Ce que les équipes soignantes disent que les directions n'entendent pas assez
Le turn-over dans le secteur médico-social atteint des niveaux critiques. En 2025, 28 % des postes d’aide-soignant en EHPAD étaient pourvus par des intérimaires, selon les données de la FHF (Fédération Hospitalière de France). Ce n’est pas qu’une question de salaire. C’est aussi une question d’environnement de travail.
“On passe nos journées dans des espaces qui nous dépriment autant que les situations des résidents.
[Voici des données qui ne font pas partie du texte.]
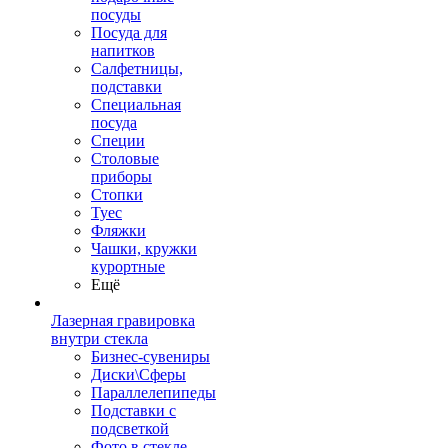
посуды
Посуда для
напитков
Салфетницы,
подставки
Специальная
посуда
Специи
Столовые
приборы
Стопки
Туес
Фляжки
Чашки, кружки
курортные
Ещё
Лазерная гравировка
внутри стекла
Бизнес-сувениры
Диски\Сферы
Параллелепипеды
Подставки с
подсветкой
Фото в стекле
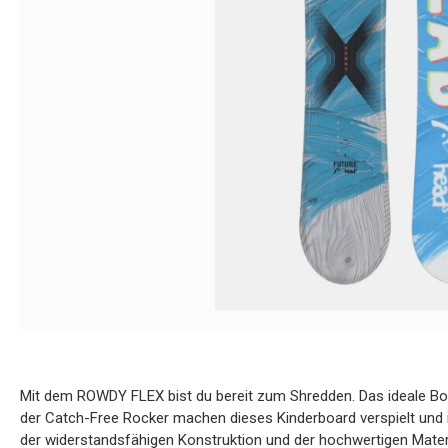
Mit dem ROWDY FLEX bist du bereit zum Shredden. Das ideale Boar
der Catch-Free Rocker machen dieses Kinderboard verspielt und i
der widerstandsfähigen Konstruktion und der hochwertigen Mater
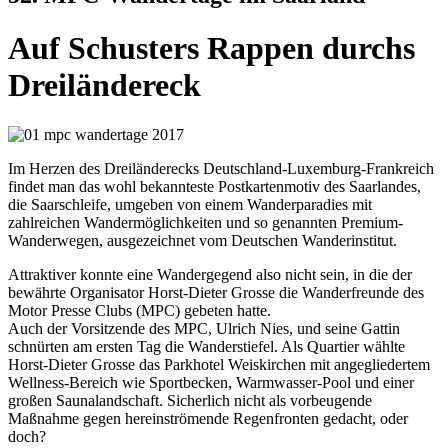
Auf Schusters Rappen durchs
Dreiländereck
Im Herzen des Dreiländerecks Deutschland-Luxemburg-Frankreich
findet man das wohl bekannteste Postkartenmotiv des Saarlandes,
die Saarschleife, umgeben von einem Wanderparadies mit
zahlreichen Wandermöglichkeiten und so genannten Premium-
Wanderwegen, ausgezeichnet vom Deutschen Wanderinstitut.
Attraktiver konnte eine Wandergegend also nicht sein, in die der
bewährte Organisator Horst-Dieter Grosse die Wanderfreunde des
Motor Presse Clubs (MPC) gebeten hatte.
Auch der Vorsitzende des MPC, Ulrich Nies, und seine Gattin
schnürten am ersten Tag die Wanderstiefel. Als Quartier wählte
Horst-Dieter Grosse das Parkhotel Weiskirchen mit angegliedertem
Wellness-Bereich wie Sportbecken, Warmwasser-Pool und einer
großen Saunalandschaft. Sicherlich nicht als vorbeugende
Maßnahme gegen hereinströmende Regenfronten gedacht, oder
doch?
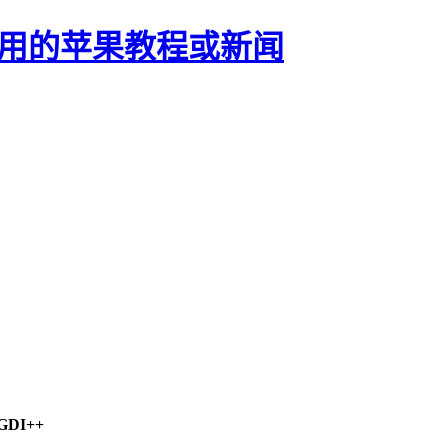
正有用的苹果教程或新闻
DI++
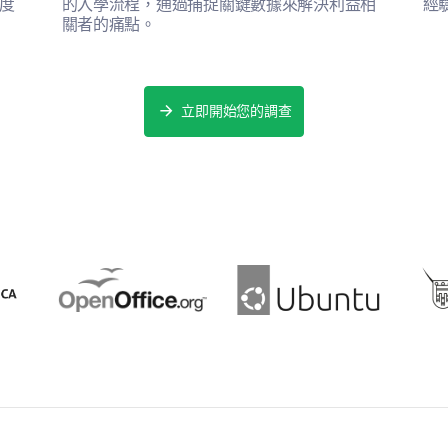
度
的入學流程，通過捕捉關鍵數據來解決利益相
經
提供技術支持
關者的痛點。
立即開始您的調查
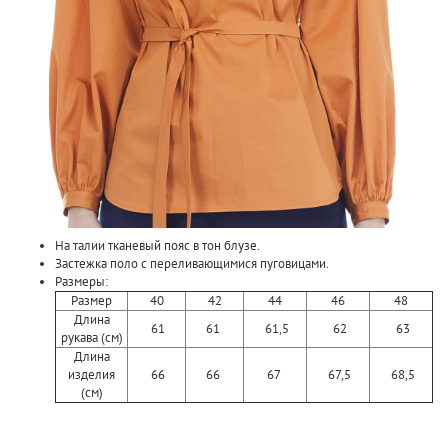
На талии тканевый пояс в тон блузе.
Застежка поло с переливающимися пуговицами.
Размеры:
Размер
40
42
44
46
48
Длина
61
61
61,5
62
63
рукава (см)
Длина
изделия
66
66
67
67,5
68,5
(см)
Comment vous voulez qu’on soit positifs ?” – Aide-soignante, 7 ans d’ancienneté, EHPAD en région parisienne.
Les espaces de pause soignants sont souvent l’angle mort des projets de réhabilitation. Trop petits, mal éclairés, mal équipés, coincés entre deux locaux techniques. Chez Convergence, on a développé un protocole spécifique : le diagnostic “Soignant Invisible”. On passe une demi-journée en établissement à suivre les équipes, pas les résidents. On cartographie leurs déplacements, leurs moments de rupture, leurs micro-espaces de respiration.
Sur un projet récent, 12 m² transformés en salle de pause soignants avec lumière naturelle, assises ergonomiques et kitchenette digne de ce nom ont contribué à une baisse de 18 % de l’absentéisme sur le trimestre suivant l’ouverture. 12 m². 18 %.
Les familles : le tiers oublié de l'expérience en établissement
Quand une famille visite un proche en EHPAD, elle ne reste pas dans la chambre. Elle traverse les couloirs. Elle s’assoit dans les espaces communs. Elle cherche un endroit où parler tranquillement. Elle observe.
Et elle juge.
Les espaces d’accueil familles sont souvent traités comme des zones résiduelles, quelques chaises dans un couloir, une table en formica, pas d’intimité. Or, la qualité de cette expérience conditionne directement le sentiment de culpabilité ou de sérénité que ressent la famille. Et ce sentiment influence sa relation à l’établissement, sa propension à signaler des problèmes ou à ne pas le faire.
Notre approche DrawMyBuilding® (un diagnostic expérientiel avant toute prescription) inclut systématiquement des entretiens avec des familles de résidents. Pas juste des questionnaires de satisfaction. Des conversations. On leur demande : “Quel moment, dans l’établissement, vous a fait vous sentir le plus à l’aise ? Le plus mal à l’aise ?” Les réponses sont souvent surprenantes, toujours utiles.
Convergence accompagne les gestionnaires d’établissements médico-sociaux de l’audit d’usage à la réception des travaux. Pas de promesse sans diagnostic. Pas de design sans ingénierie. Pas d’ingénierie sans usage. Votre établissement est une marque. Il est temps qu’il le sache.